3. Why do you think Lutkins’ neighbours were anxious to meet the lawyer?
Lutkins took the lawyer all across New Mullion in search of Lutkins himself. He successfully fooled the lawyer-an educated man of the city. During this process of deception, almost all the people in the town got to see the lawyer. This episode would have become the talking point of the town. According to Lutkins, his neighbours were the only people in town who had missed seeing the lawyer and hence, wanted to meet the lawyer.

4. After his first day’s experience with the hack driver the lawyer thinks of returning to New Mullion to practise law. Do you think he would have reconsidered this idea after his second visit?
After his first day’s experience with the hack driver, the lawyer had considered returning to New Mullion to practise law.

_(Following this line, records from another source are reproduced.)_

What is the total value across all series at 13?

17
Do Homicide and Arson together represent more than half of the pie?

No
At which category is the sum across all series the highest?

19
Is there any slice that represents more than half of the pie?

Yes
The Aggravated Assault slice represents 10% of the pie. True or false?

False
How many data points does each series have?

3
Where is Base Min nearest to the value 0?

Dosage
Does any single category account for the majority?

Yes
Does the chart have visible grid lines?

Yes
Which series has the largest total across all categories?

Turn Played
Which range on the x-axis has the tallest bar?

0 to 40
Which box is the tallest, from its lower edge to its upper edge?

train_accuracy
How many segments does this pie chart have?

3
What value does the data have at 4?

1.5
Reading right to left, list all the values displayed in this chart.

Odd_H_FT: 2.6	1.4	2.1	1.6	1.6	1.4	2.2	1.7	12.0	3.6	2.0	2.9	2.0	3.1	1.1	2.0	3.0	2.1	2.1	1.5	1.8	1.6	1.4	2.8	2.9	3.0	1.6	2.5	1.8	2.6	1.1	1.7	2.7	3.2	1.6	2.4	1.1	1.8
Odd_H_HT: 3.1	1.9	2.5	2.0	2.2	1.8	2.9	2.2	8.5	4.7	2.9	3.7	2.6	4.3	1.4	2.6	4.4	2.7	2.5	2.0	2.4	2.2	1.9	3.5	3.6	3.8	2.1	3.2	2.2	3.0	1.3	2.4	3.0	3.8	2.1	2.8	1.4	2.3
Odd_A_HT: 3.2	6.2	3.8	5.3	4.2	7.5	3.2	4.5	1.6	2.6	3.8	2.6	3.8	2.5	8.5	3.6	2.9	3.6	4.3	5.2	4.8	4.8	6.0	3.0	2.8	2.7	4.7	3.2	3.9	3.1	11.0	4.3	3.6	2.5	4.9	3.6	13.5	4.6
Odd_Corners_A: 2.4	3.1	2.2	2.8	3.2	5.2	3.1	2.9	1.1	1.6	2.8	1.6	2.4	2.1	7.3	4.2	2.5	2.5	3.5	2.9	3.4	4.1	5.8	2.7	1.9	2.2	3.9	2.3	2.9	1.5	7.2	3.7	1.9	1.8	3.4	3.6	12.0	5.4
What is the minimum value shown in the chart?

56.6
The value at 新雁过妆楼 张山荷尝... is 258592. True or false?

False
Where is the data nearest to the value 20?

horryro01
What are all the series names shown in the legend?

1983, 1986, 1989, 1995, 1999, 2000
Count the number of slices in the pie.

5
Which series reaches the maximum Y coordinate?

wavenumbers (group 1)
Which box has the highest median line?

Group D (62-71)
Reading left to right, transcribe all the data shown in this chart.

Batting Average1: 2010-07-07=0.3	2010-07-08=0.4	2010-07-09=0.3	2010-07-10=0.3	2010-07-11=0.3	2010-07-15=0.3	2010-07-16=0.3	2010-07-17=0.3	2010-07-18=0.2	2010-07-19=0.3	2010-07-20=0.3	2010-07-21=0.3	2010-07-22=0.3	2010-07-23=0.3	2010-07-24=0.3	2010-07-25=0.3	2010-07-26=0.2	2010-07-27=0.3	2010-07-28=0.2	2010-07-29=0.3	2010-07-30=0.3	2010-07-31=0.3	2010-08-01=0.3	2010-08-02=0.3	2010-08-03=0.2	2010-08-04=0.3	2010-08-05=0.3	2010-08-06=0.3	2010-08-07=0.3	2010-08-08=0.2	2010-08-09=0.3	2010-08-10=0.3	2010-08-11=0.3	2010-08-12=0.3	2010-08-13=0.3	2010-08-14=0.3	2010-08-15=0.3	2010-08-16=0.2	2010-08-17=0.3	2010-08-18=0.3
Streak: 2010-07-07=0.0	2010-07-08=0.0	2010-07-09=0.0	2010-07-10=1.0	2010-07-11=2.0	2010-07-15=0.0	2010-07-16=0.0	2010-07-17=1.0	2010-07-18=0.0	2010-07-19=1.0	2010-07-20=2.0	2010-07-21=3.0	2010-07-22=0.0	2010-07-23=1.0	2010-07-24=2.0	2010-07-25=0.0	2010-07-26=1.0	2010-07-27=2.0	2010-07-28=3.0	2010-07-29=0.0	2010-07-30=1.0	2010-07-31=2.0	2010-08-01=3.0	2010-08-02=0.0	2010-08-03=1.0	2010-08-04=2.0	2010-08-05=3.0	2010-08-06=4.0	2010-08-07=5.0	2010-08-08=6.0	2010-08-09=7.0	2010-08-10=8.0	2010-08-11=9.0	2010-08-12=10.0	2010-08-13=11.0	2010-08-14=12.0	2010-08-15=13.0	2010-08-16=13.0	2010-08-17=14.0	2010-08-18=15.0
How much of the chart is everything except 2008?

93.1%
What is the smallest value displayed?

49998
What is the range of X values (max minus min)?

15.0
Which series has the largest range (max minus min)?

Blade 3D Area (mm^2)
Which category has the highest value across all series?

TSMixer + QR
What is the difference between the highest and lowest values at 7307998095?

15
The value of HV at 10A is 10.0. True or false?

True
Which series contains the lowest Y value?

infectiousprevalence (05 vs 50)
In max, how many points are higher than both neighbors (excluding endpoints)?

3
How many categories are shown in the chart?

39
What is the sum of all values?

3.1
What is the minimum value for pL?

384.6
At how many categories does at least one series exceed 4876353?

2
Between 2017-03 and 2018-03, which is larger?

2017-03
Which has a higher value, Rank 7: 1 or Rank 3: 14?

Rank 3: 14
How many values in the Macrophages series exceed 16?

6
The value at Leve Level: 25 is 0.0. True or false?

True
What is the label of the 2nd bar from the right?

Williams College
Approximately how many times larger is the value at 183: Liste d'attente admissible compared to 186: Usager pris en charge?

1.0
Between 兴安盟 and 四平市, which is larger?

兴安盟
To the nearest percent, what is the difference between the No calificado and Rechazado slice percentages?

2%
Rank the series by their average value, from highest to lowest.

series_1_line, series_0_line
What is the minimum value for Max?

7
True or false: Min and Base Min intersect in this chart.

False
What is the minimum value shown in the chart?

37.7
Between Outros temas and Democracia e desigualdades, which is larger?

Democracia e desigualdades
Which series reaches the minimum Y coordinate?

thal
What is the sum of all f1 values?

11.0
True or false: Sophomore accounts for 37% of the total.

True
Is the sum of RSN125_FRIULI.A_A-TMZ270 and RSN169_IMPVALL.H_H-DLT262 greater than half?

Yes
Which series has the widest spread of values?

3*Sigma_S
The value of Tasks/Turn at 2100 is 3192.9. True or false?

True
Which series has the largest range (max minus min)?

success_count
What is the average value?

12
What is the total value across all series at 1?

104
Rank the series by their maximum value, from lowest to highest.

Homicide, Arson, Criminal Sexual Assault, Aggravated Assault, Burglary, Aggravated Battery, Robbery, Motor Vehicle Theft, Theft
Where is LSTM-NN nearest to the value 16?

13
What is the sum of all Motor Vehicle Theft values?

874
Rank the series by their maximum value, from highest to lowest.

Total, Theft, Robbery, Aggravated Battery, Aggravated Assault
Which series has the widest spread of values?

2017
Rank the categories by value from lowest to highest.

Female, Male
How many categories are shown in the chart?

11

However, he realised during his second visit that he had been literally taken for a ride by the hack driver (who himself was Lutkins). In this, Lutkins was helped by the townspeople. After becoming the laughing stock of the town, it is most likely that the lawyer would have reconsidered his initial idea of working there.

5. Do you think the lawyer was gullible? How could he have avoided being taken for a ride?
It can be said that the lawyer was gullible. He could have avoided being taken for a ride if he had noticed what the hack driver was doing. The hack driver was the one who did all the talking and the lawyer remained a mere spectator. The lawyer could have taken control of the proceedings by asking the hack driver to step aside and by doing his work himself. Instead, he allowed the hack driver to take control of the situation. The lawyer was too impressed by the hack driver’s pleasant and friendly personality, and was thus ignorant of what was actually taking place.

Talk about It

1. Do we come across persons like Lutkins only in fiction or do we encounter them in real life as well? You can give examples from fiction, or narrate an incident that you have read in the newspaper, or an incident from real life.
Yes, the people like Lutkins do exist in reality. There was a report on such incidence in newspaper recently. A woman deceived the state government authorities by acting as an IFS officer. She was provided with official security and all the perks of being an IFS officer for ten months. Later on, upon inspection she came out to be a con woman.

2. Who is a ‘con man’, or a confidence trickster?
A con man is a person who wins the trust of someone and then leverage it for personal gains. In the given story, Lutkins first gets into the good books of the lawyer and on the pretext of helping him to find the witness, he gets unfair money from him. A con man or a confidence trickster means the same thing.